[Stored items]
+++
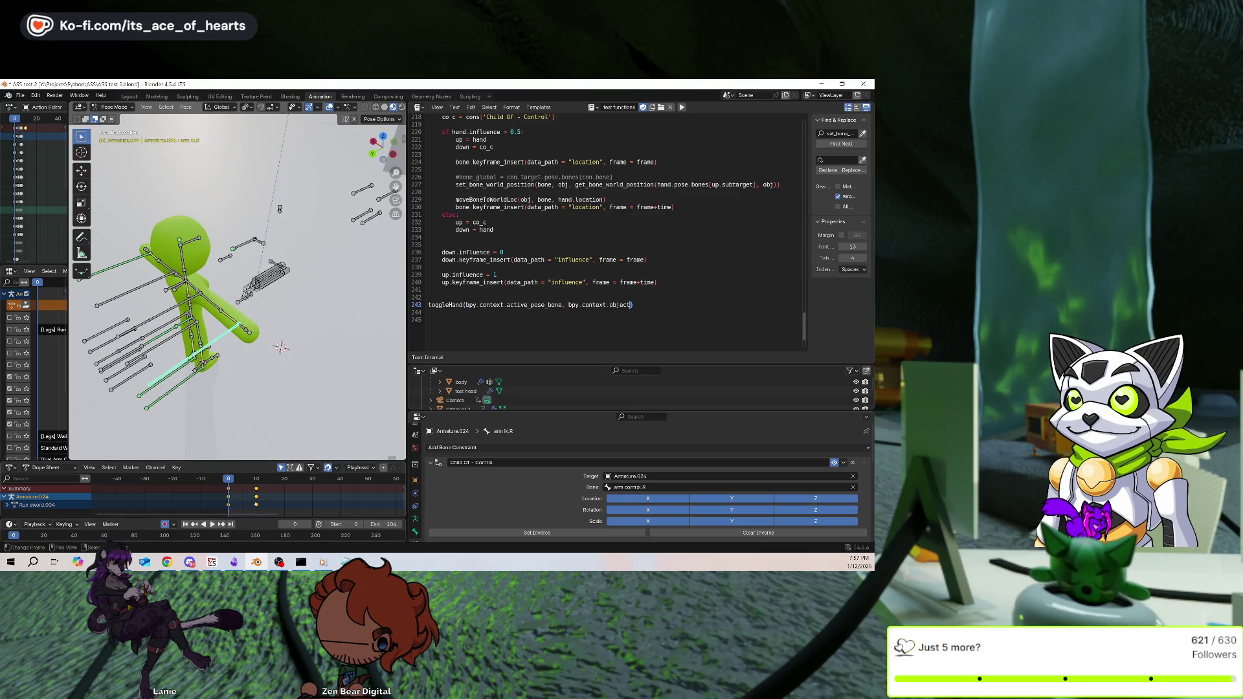
key("space")
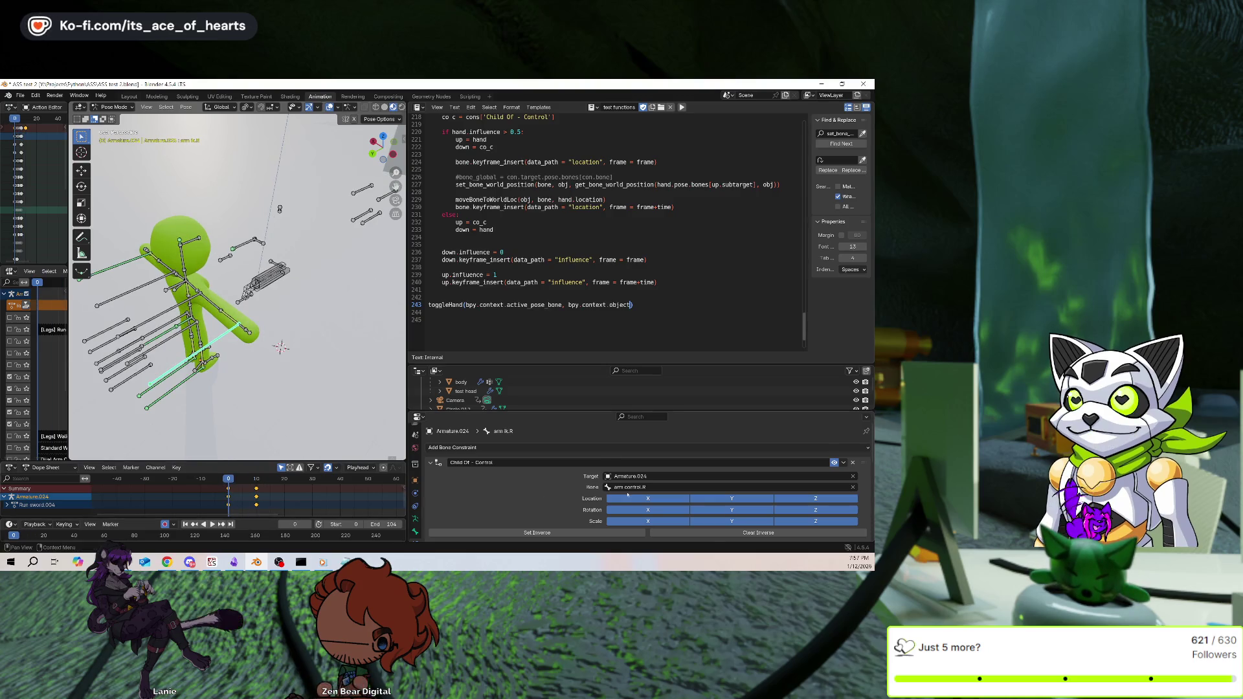
scroll(627, 493, "down", 2)
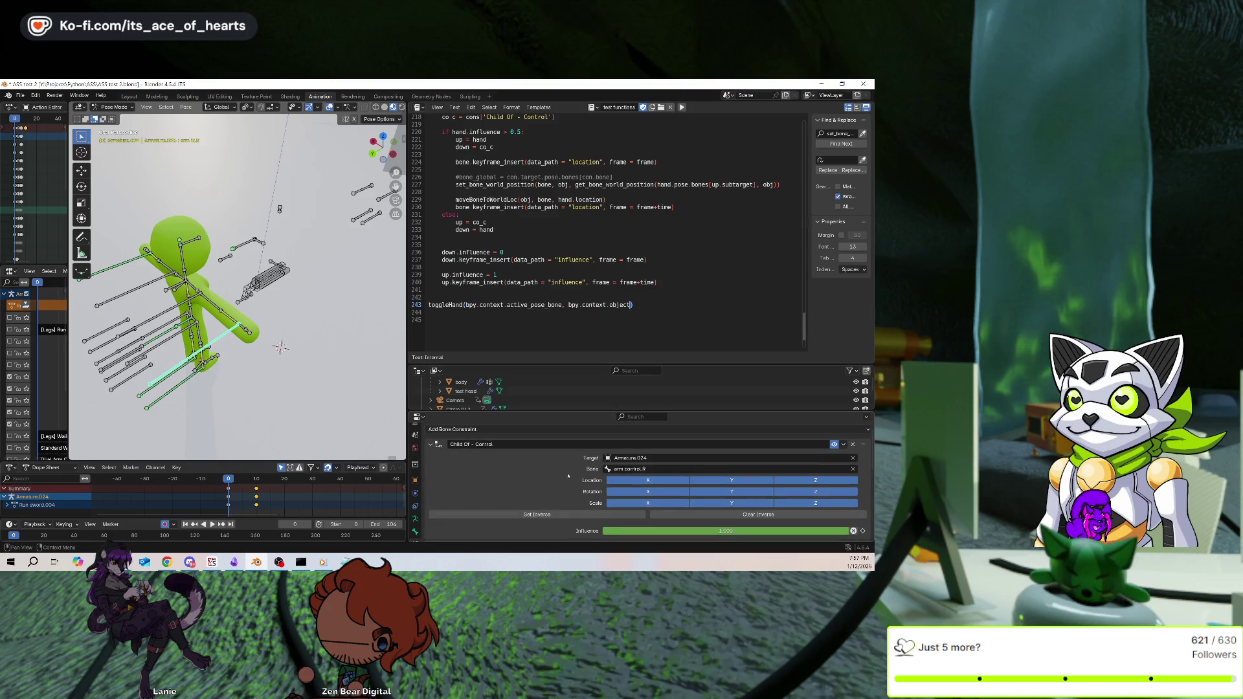
scroll(567, 476, "down", 5)
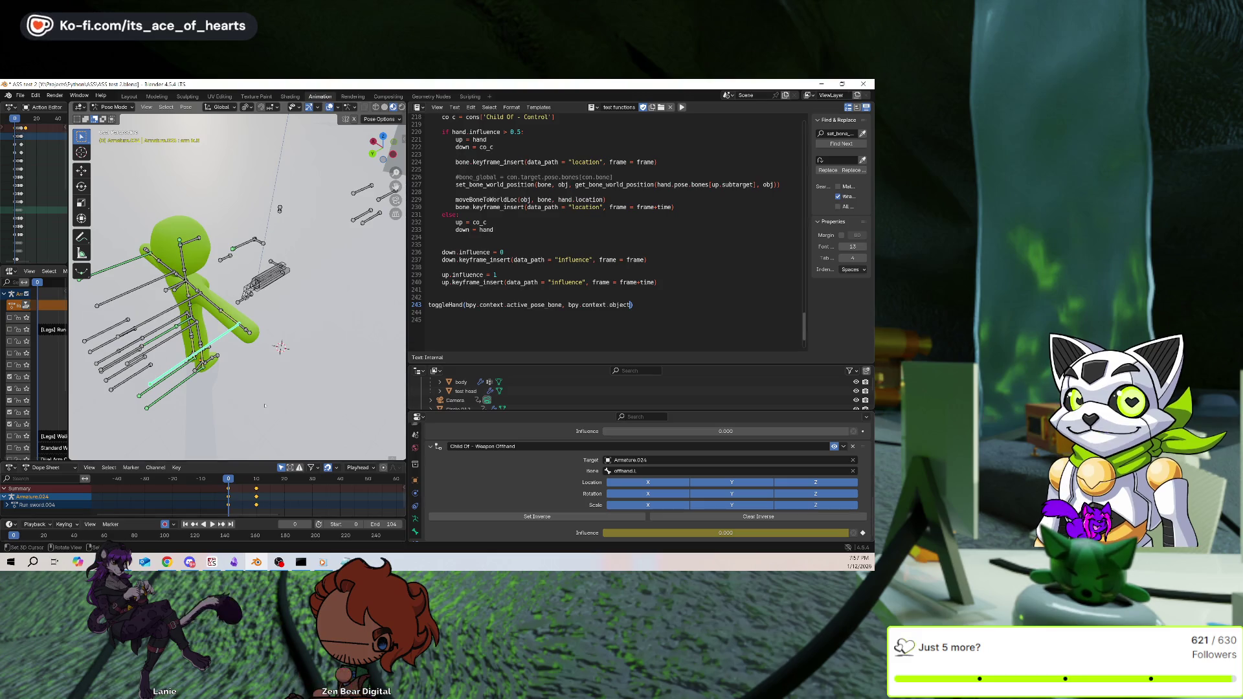
Undo the script's keyframes and cancel the accidental influence change, returning to the hand.influence code
key("ctrl+z")
scroll(725, 492, "down", 3)
left_click_drag(621, 467, 809, 467)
+++
All lines above that include the word "down" should be located and copied.

**Written solution**
scroll(627, 493, "down", 2)
scroll(567, 476, "down", 5)
scroll(725, 492, "down", 3)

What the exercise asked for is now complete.